John Locke, as we have said is the father of liberty; but it was especially through being the father of toleration. In his Letter of Toleration and his responses, he argued that toleration is not a matter of withholding judgements about other faiths and beliefs. No! It means accepting that the law will not prohibit such faiths and beliefs but then being free to disagree publicly but peacefully as you seek to correct those you believe are wrong.

However, there were limits to such toleration.

First, Locke held that (I quote) "no opinions contrary to human society, or to those moral rules which are necessary to the preservation of civil society, are to be tolerated by the magistrate". Nor, Secondly, are those who "deliver themselves up to the protection of another prince" to be tolerated. And, thirdly, "those are not at all to be tolerated who deny the being of God … Promises, covenants, and oaths, which are the bonds of human society, can have no hold upon an atheist. The taking away of God, though but even in thought, dissolves all." Locke had a Nietzchean view that when God is dead all is permitted and a strong view of Natural Law, as we have seen:

How is Locke to be translated to day in terms of Britain and British Values? Quite simply all religions and beliefs are to be respected and tolerated (Locke included Islam – writing just two years after the siege of Vienna), but, not sedition, violence and sexual intercourse outside heterosexual marriage. Locke would class such extra-marital sex as "contrary to human society". It seems clear he did not support the seeking of "impunity for libertinism and licentiousness" and from what he had written that probably includes "whoredom, adultery and fornication."

And Locke's concern for marriage, which he called the "first society", cannot be ignored by us as he had a concern for posterity.

And Europe is in a serious condition in this respect. The previous Pope, as Cardinal Ratzinger spoke once of the loss of faith in Europe bringing with it three other losses: a loss of European identity, a loss of moral foundations, and a loss of faith in posterity, evident in the falling birthrates that he described as "a strange lack of desire for the future." The closest analogue to today's Europe, he said, was the Roman Empire on the brink of its decline and fall. This needs to be heeded.

Europe has the lowest birthrates in the world at 1.6 children per woman (with 2.1 being the replacement level). So unless there is change, we should expect that in our grandchildren's time many Europeans will want, and possible secure, an Islamic European establishment of Sharia law. This is because Europe needs over 1 million immigrants every year due to its population decline. But many of these immigrants are likely to come from poorer countries nearer to Europe - North Africa, the Middle East and the horn of Africa which are predominantly Muslim countries. Not to allow such immigrants when the population is declining is economically suicidal (robots can only achieve so much and science cannot create 30-50 year old economically productive human beings). This decline is not obvious until the oldest generation with replacement levels of fertility dies off. Until then there is population increase and a feeling of well-being. Then doomsday starts. But politicians thinking just in terms of 5 years are not interested. Of course, there are people who are desperate to have babies who cannot. But without doubt this serious situation is due to the sexual revolution of the last 50 years. Locke, obviously, did not want a sexual revolution only a glorious political revolution which he helped achieve in everyone's interest Catholics, Anglicans, Presbyterians, Independents, Baptists, Quakers, Jews and Muslims.

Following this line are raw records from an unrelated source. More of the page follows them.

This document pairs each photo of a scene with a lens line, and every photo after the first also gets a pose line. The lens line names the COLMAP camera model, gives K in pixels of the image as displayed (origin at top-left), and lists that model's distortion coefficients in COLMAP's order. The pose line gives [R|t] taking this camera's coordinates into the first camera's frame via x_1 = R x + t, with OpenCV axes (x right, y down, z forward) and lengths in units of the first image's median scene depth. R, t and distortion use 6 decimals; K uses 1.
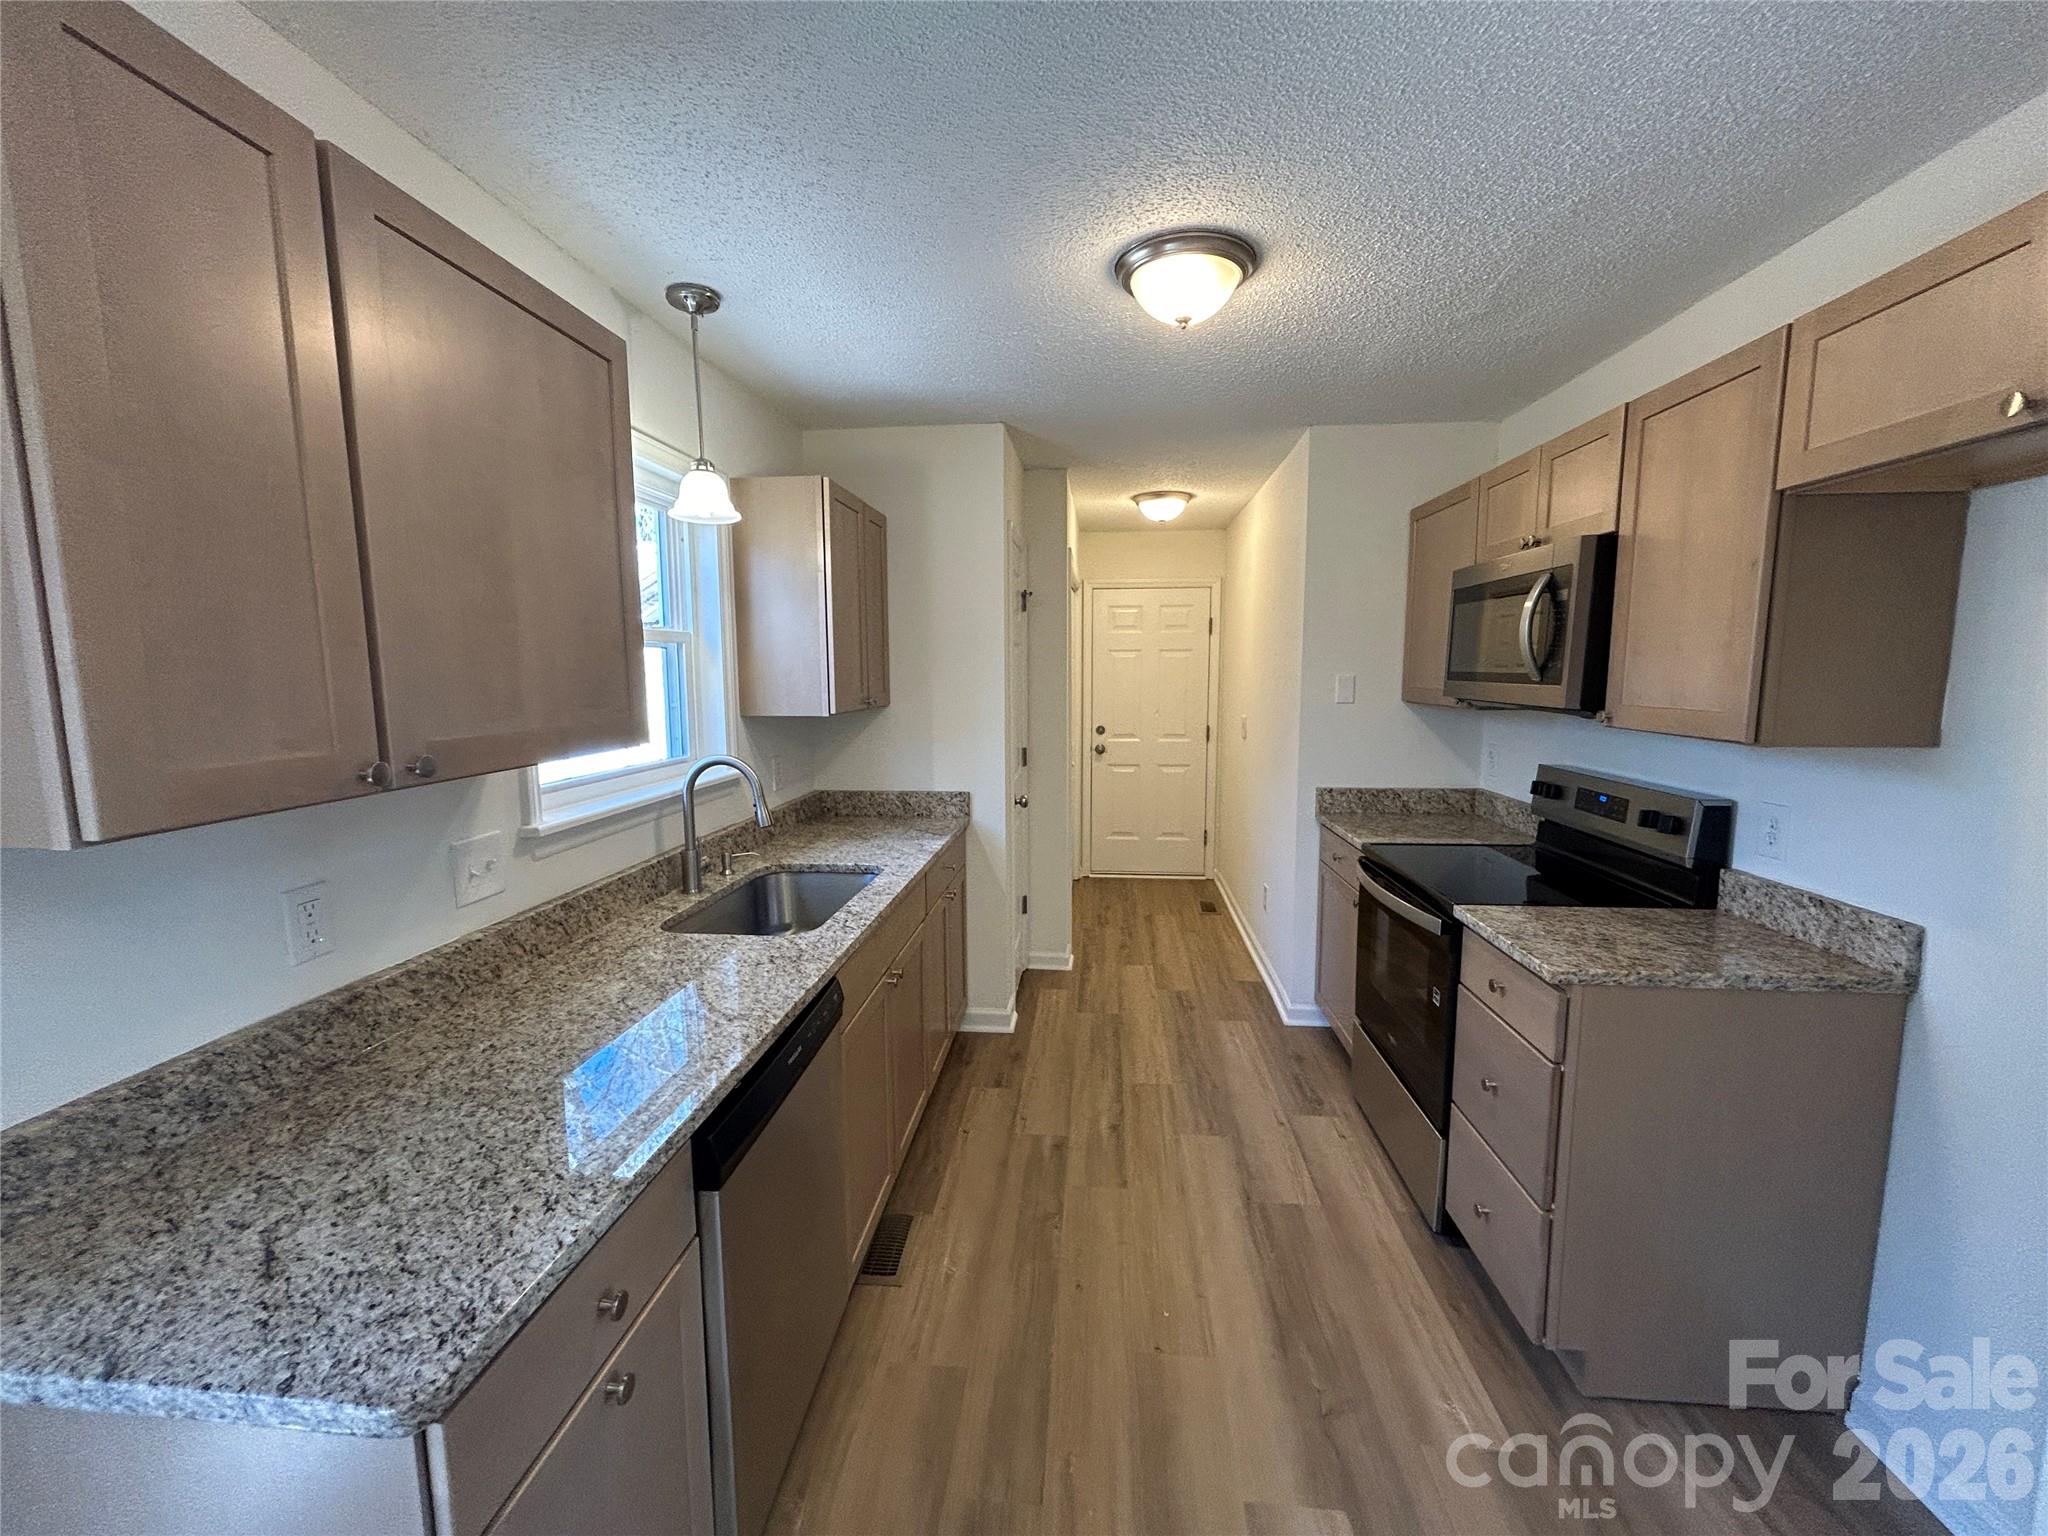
lens RADIAL K [[831.3, 0, 1019.0], [0, 831.3, 765.4], [0, 0, 1]] dist [-0.002519, 0.000473]
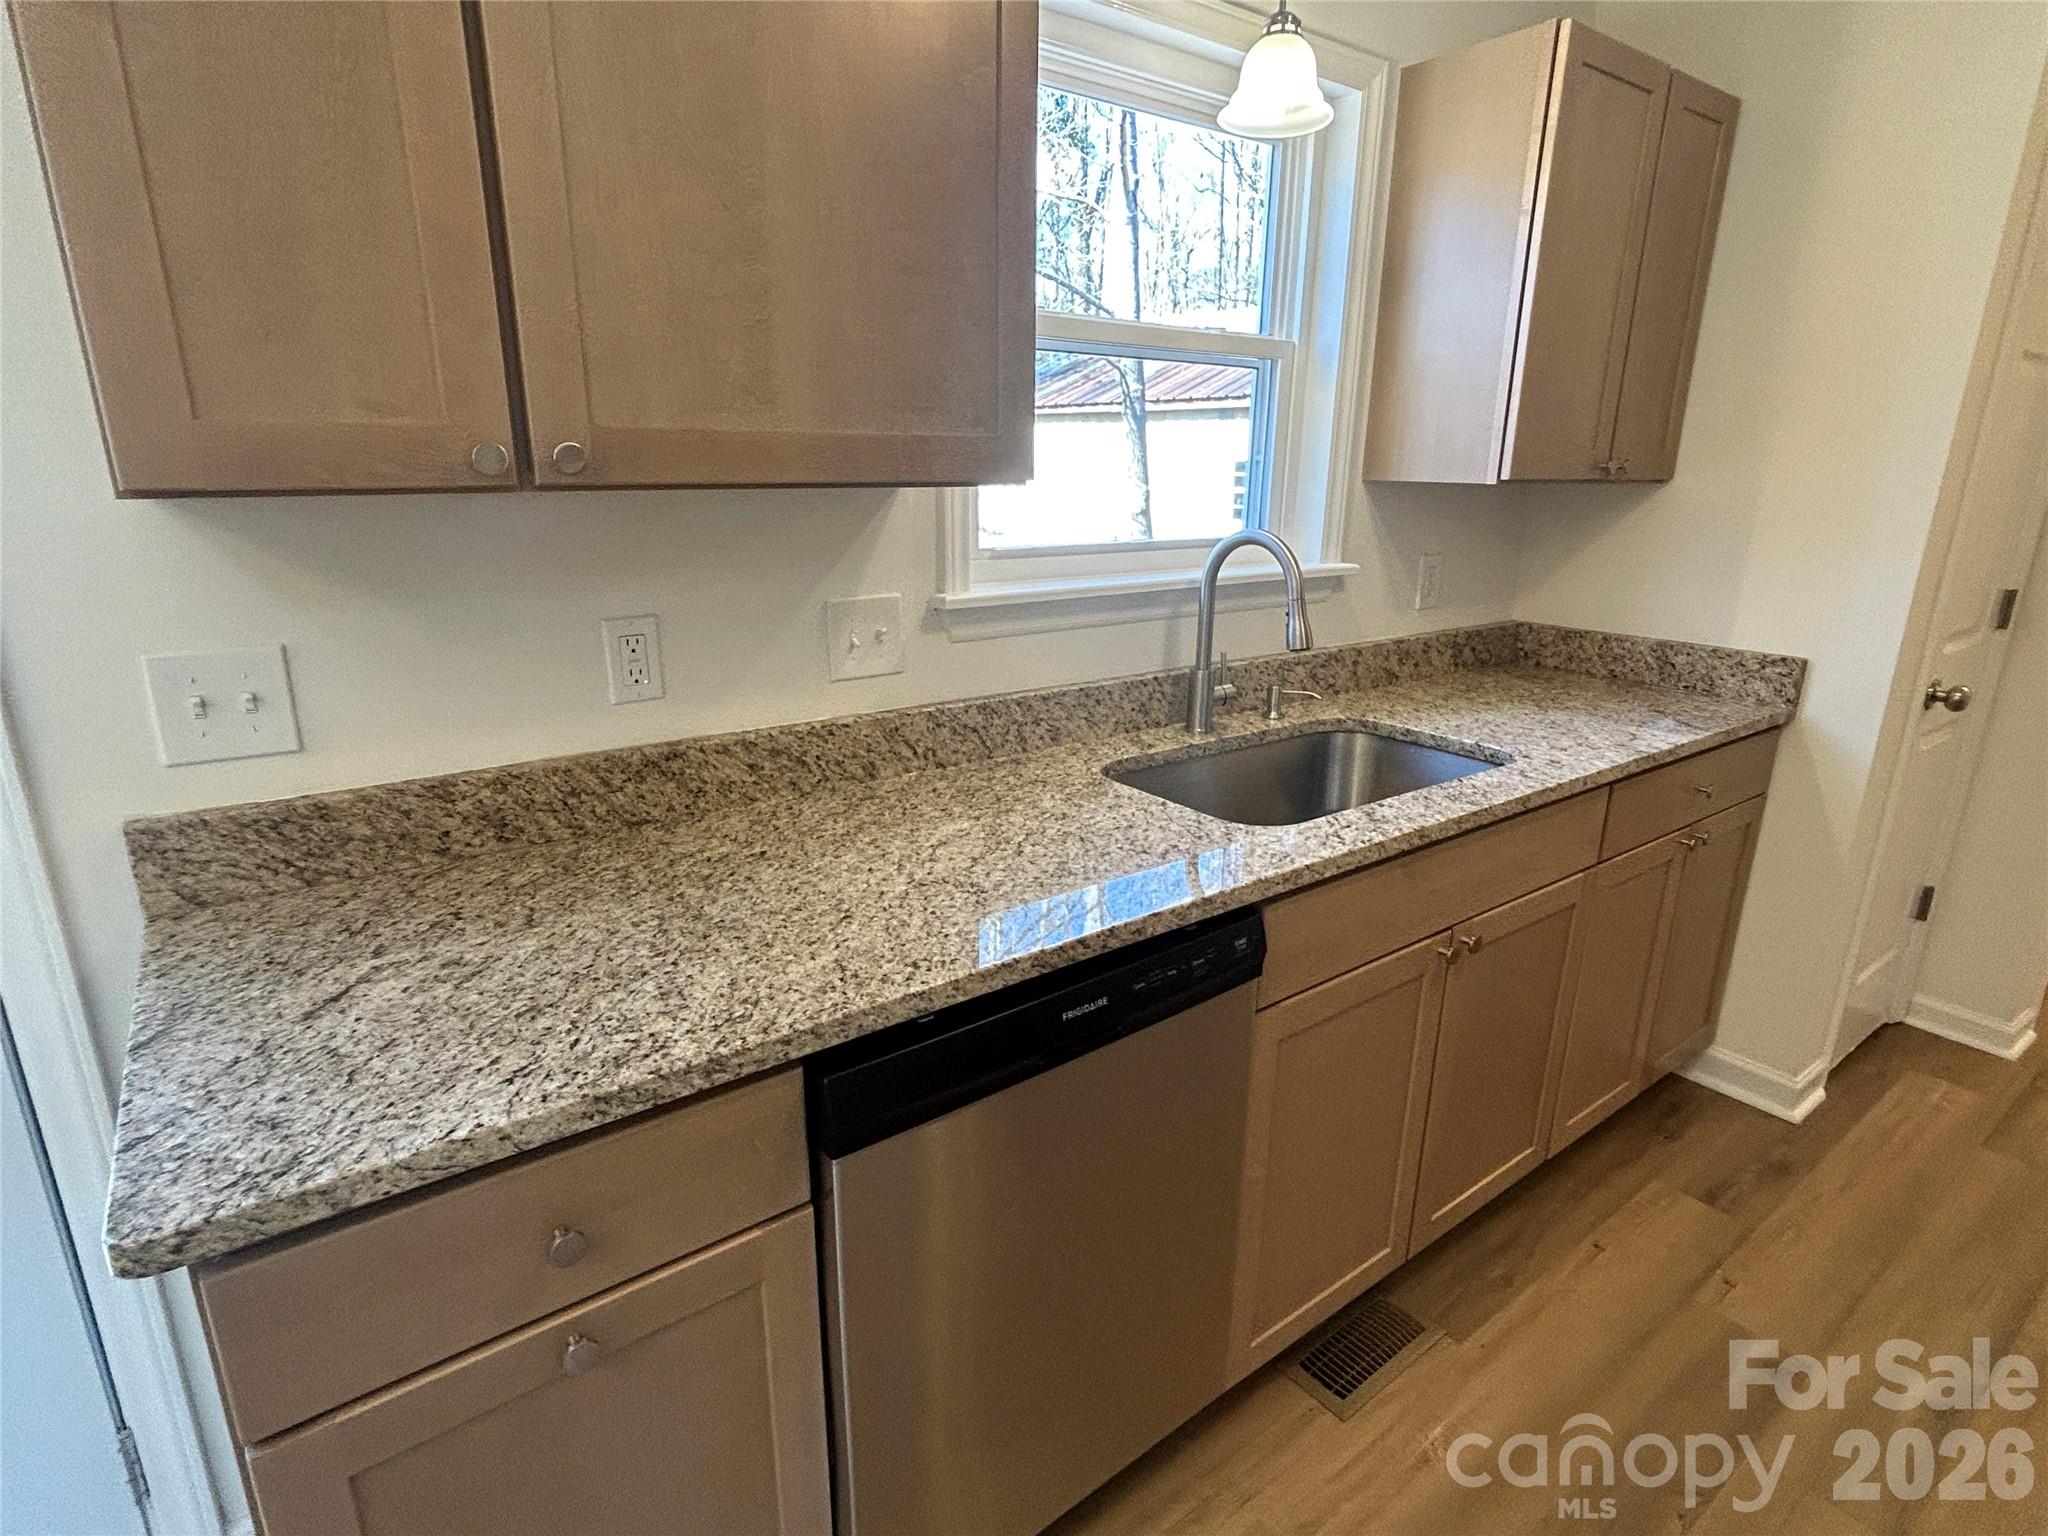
lens RADIAL K [[1053.5, 0, 1017.5], [0, 1053.5, 763.5], [0, 0, 1]] dist [-0.001360, 0.000728]
pose [[0.670962, 0.216555, -0.709165, 0.145209], [-0.099090, 0.974011, 0.203678, 0.017541], [0.734841, -0.066389, 0.674982, 0.332125]]
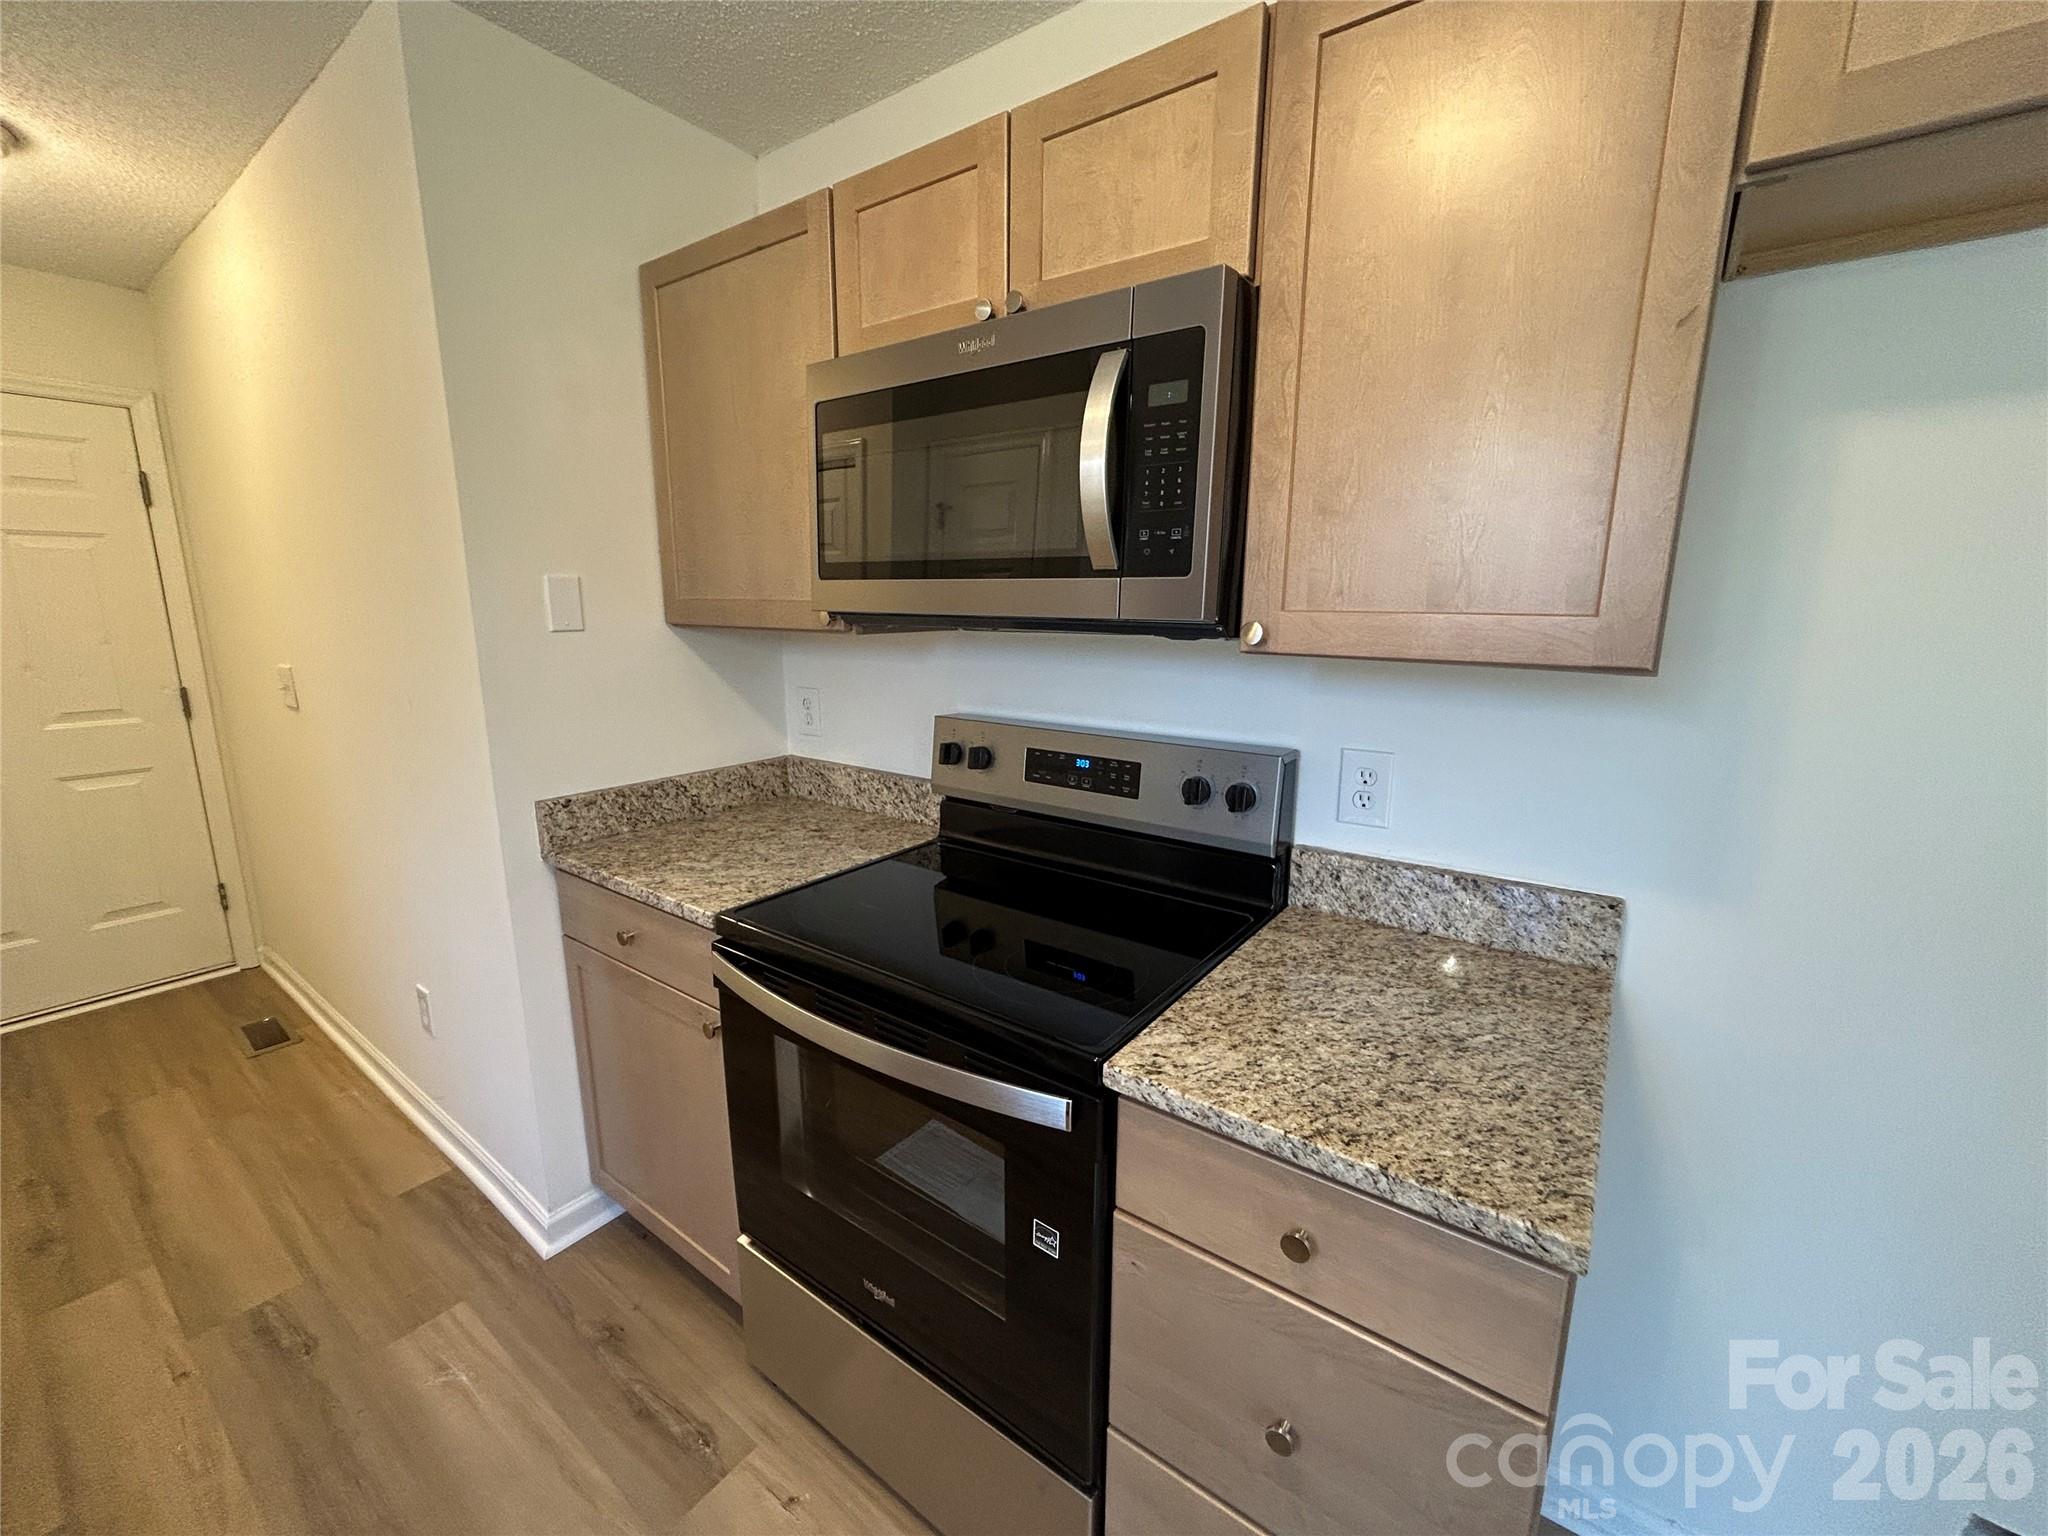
lens RADIAL K [[831.3, 0, 1019.0], [0, 831.3, 765.4], [0, 0, 1]] dist [-0.002519, 0.000473]
pose [[0.512573, -0.161999, 0.843223, 0.144651], [0.092740, 0.986741, 0.133197, -0.058022], [-0.853621, 0.009927, 0.520801, 0.811120]]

But how do you apply Locke's intolerance towards atheism which surprises modern commentators? Fundamentally, Locke believed dishonesty and lying – the absolutely essential social glue – could not be tolerated. Truth is non-negotiable.

So, if what we are saying about the Christian tradition and the pursuit of truth is essential to ordered liberty, it is vital that included in British values are the Christian tradition and the pursuit of truth as well as Democracy, the Rule of Law, Individual Liberty and Respect and Tolerance of those with different faiths and beliefs.